Physical properties data acquired from whole-round measurements follow those from split-core measurements. A decline in magnetic susceptibility (MS) in the upper 50 m follows sulfate reduction in the sediment pore waters, suggesting that H2S from sulfate reduction reacts with Fe in magnetite to produce iron monosulfides and pyrite. The cyclic variations in MS, NGR, and L* color reflectance parameter values are particularly strong throughout all holes at Site U1385, showing lower MS and NGR values in carbonate-rich sediments with higher L* values, and higher MS and NGR values in clay-rich sediments with lower L* values. The gradual increasing trend of bulk densities, thermal conductivity, and P-wave velocities, and the decreasing trend in porosity are attributed to the compaction of sediments with depth. The X-ray images revealed the presence of authigenic minerals, gas expansion, and drilling disturbance.

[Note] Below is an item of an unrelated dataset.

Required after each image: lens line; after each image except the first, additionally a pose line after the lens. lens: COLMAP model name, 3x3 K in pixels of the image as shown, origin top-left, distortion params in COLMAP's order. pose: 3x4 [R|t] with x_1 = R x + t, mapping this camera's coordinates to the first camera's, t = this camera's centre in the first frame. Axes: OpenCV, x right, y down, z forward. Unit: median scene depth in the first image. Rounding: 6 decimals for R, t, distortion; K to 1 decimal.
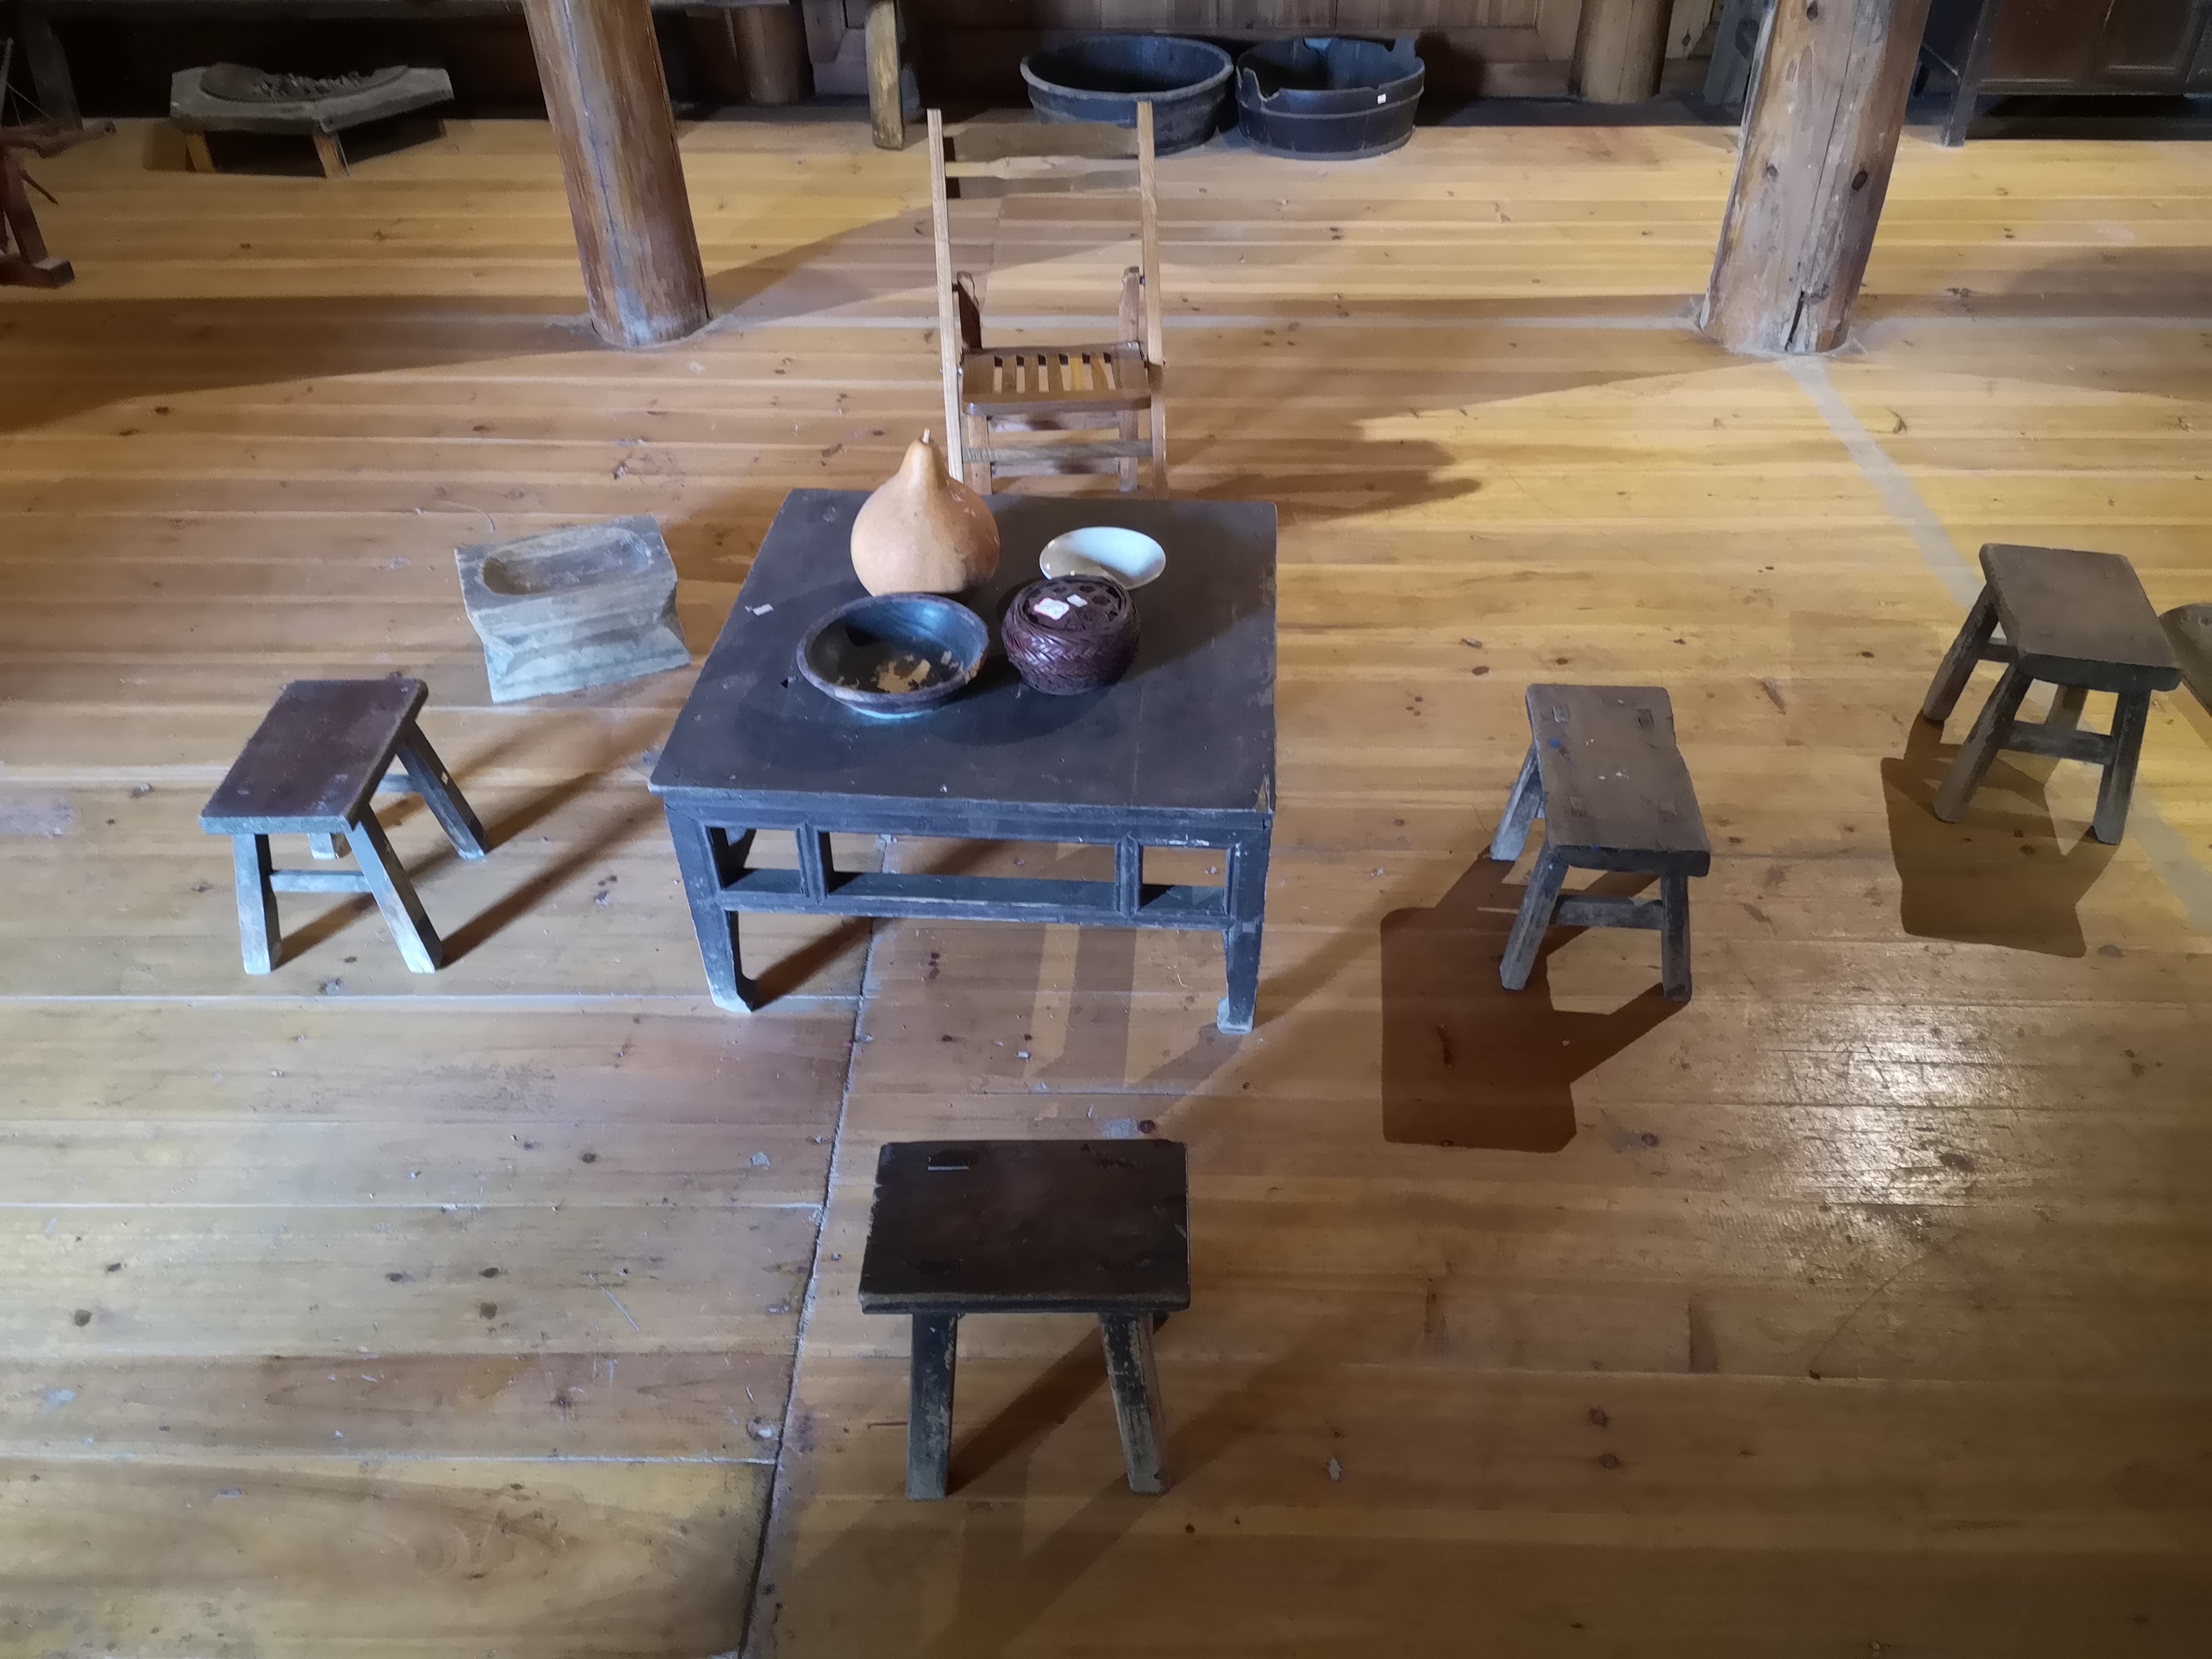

Stratigraphic correlations between holes at Site U1385 were accomplished using Correlator software. Tie points were established using the L* color reflectance parameter, whole-round MS, and the blue color channel extracted from the core images (RGB-blue). We constructed a splice from 0 to 452.7 m CCSF-A using all five of the newly drilled holes at the site (U1385F, U1385G, U1385H, U1385I, and U1385J). The data from Site 397-U1385 will be integrated postcruise with Holes 339-U1385A to U1385E to produce a common splice. The Pliocene sequence correlates cycle-for-cycle to Sites U1586 and U1587.